Hacker Newsnew | past | comments | ask | show | jobs | submitlogin

So how many times do we get this story? Interestingly Herb Sutter wrote about it here:

http://www.gotw.ca/publications/concurrency-ddj.htm

And then he updated that here: http://herbsutter.com/welcome-to-the-jungle/ and we commented on it here: http://news.ycombinator.com/item?id=3502223

Then the Extreme Tech guys rip off the graphics and write about it again. (personally they should have given Herb a link but whatever)

Both Herb's article(s) and this one strike me like someone looking at an approaching storm front and detailing how much water is likely to to come raining down when it breaks. That is accurate information but ultimately useless.
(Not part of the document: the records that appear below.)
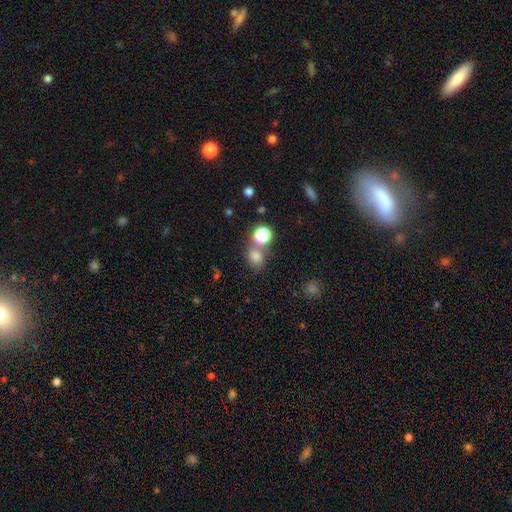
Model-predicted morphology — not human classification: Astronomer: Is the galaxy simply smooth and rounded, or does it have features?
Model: smooth — 72%.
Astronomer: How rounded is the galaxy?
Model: round — 55% (runner-up: in between, 44%).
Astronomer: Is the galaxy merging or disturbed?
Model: none — 60%.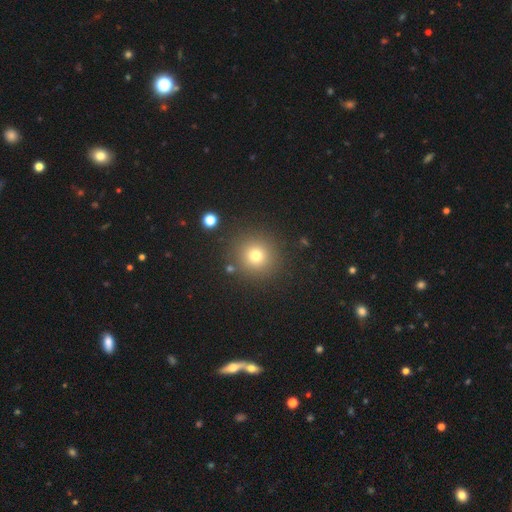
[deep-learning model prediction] A smooth galaxy with no disk features (75%) that is round (93%). Merging: none (88%).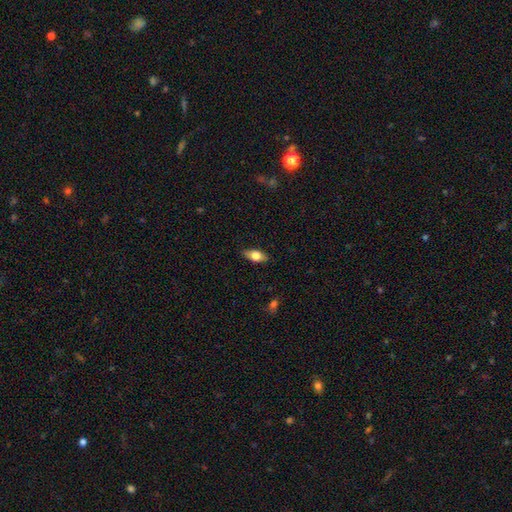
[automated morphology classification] smooth_or_featured: smooth (p=0.67) [alt: featured or disk p=0.26]
how_rounded: in between (p=0.83) [alt: cigar-shaped p=0.12]
merging: none (p=0.85) [alt: minor disturbance p=0.11]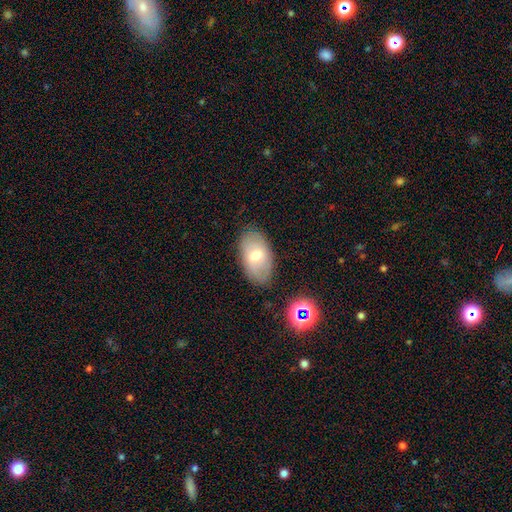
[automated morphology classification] Smooth or featured? smooth (55%)
How rounded? in between (92%)
Merging? none (81%)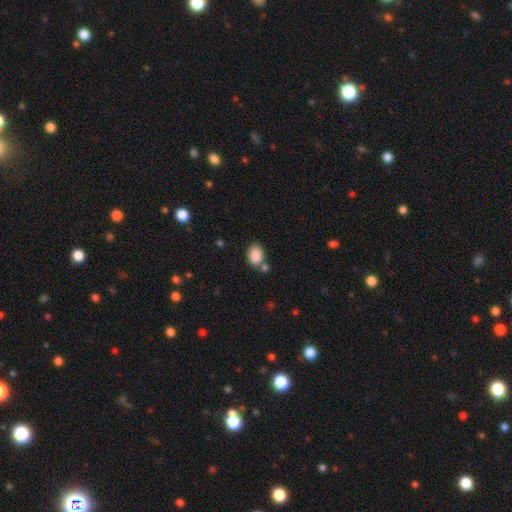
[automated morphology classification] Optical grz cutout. It shows a smooth galaxy with no disk features (88%) that is in between round and cigar-shaped (76%). Merging: none (63%).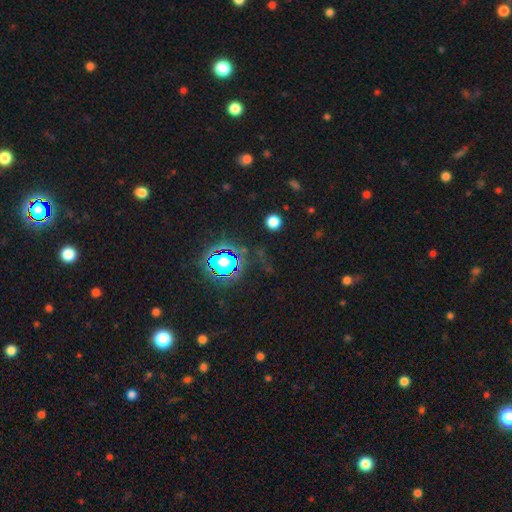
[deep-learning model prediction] Q: Smooth or featured?
A: star or artifact (77%); runner-up: smooth (14%)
One answer is that existing architectures will work better on new materials (carbon for example) because they can dissipate more heat (so keep your eye on the research about doping graphene wires into silicon or creating diamond substrates.
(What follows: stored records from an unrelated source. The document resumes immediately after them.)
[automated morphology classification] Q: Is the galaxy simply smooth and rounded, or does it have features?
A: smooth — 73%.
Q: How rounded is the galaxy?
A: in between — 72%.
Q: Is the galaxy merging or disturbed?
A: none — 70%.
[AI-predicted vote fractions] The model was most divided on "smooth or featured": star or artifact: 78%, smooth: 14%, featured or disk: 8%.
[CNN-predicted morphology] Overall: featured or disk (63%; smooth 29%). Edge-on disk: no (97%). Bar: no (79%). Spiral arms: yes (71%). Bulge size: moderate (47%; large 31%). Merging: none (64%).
"Web 2.0" is all about new ways of computing which exploit parallelism. And while I don't see a lot of benefit in Google inventing a new language to express it (Go), the challenge is real. Folks have been designing chips which are essentially parallel at the transistor level. Little of that research has yet to percolate into the software architectures being proposed.
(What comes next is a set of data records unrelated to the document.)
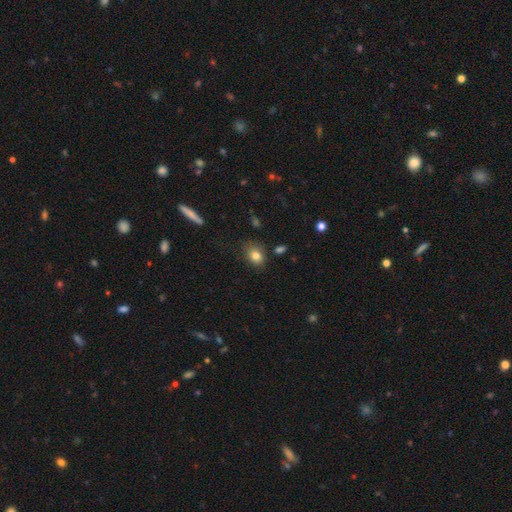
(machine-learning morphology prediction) A smooth galaxy with no disk features (80%) that is in between round and cigar-shaped (57%). Merging: none (73%).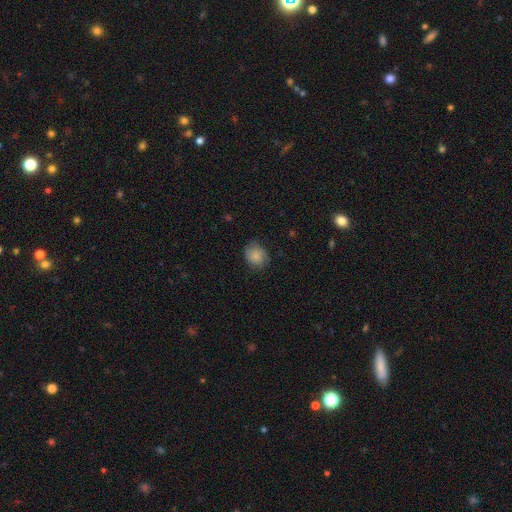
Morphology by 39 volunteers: Smooth or featured?
  - smooth: 87% *
  - featured or disk: 10%
  - star or artifact: 3%
How rounded?
  - round: 76% *
  - in between: 24%
  - cigar-shaped: 0%
Merging?
  - none: 84% *
  - minor disturbance: 16%
  - major disturbance: 0%
  - merger: 0%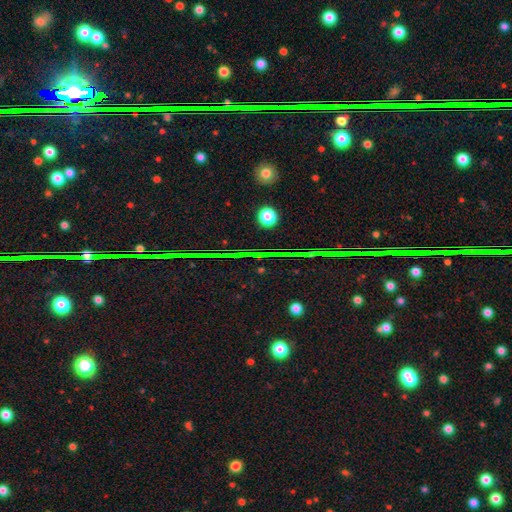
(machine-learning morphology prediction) Smooth or featured: star or artifact — 81% (featured or disk — 10%)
Its one thing to say "The gas tank is about 3/4 empty, start looking for gas stations." and another to just go on and on about all the ways the remaining gas in your car is going to be consumed down to fumes :-)



You wrote, '"Web 2.0" is all about new ways of computing which exploit parallelism.'

I've seen many descriptions of "Web 2.0" but that's a new one to me. Or to quote Inigo Montoya, "You keep using that word. I do not think it means what you think it means."

Here's Tim O'Reilly's explanation: http://oreilly.com/web2/archive/what-is-web-20.html


Web 1.0 was bigger and bigger SMP servers, Sun was that 'dot' in "Dot Com" and "Grid" was the thing.

Web 2.0 is Beowulf type and other shared nothing clusters where the only 'fabric' between processes is the network and the parallelism and the service API is an emergent property of the cluster of servers not of any one server.

Web 2.0 is where you can run a web application locally in some co-location facility that is pulling its data off the S3 cloud at Amazon across the country.

Web 2.0 is the difference between a SQL server that creaks under the load of a million queries per day and a noSQL cluster that does billions of queries a day.

A looooooong time ago I challenged Sun's executive management with the question "What are we going to do when a 'big yellow hose'[1] runs through everyone's living room?", Eric Schmidt (who was the senior director of the Systems Group at the time) felt the challenge was a bit over the top since getting 10 megabits of network bandwidth to everyone's house wasn't really on anybody's road map (and we had just done a deal with AT&T which thinking that maybe in 10 years 30% of the households would have an ISDN line). I had just come up for air after looking at how to build a network service that, like the Andrew File System, didn't exist on any one server, it existed on all servers. That was one of those 'oh wow' moments, sort of a 'we are all under-estimating this' kinda thing.

So for me the explosion of bandwidth was the fundamental moving force behind the evolution of the web, you could assume that data could be on the far side of the country and you'd have a chance of getting it to show to the user before they died of boredom. And when that is true, what were the boundaries of the system then? What were the invariants?

Working at Google, and now Blekko, is hugely exciting because the friction between data sets is so much lower you can do awesome things. So my 'backplane' can be 4,000 sq ft of data center and I can fit a whole lot of machines into that 4,000 sq ft, and I can easily give everyone of them a small piece of a problem. Or the same problem where different things are assumed to be true. And they can all return their answers and those answers can be correlated, evaluated, formatted, and outputted in the blink of an eye. That I contend is Web 2.0.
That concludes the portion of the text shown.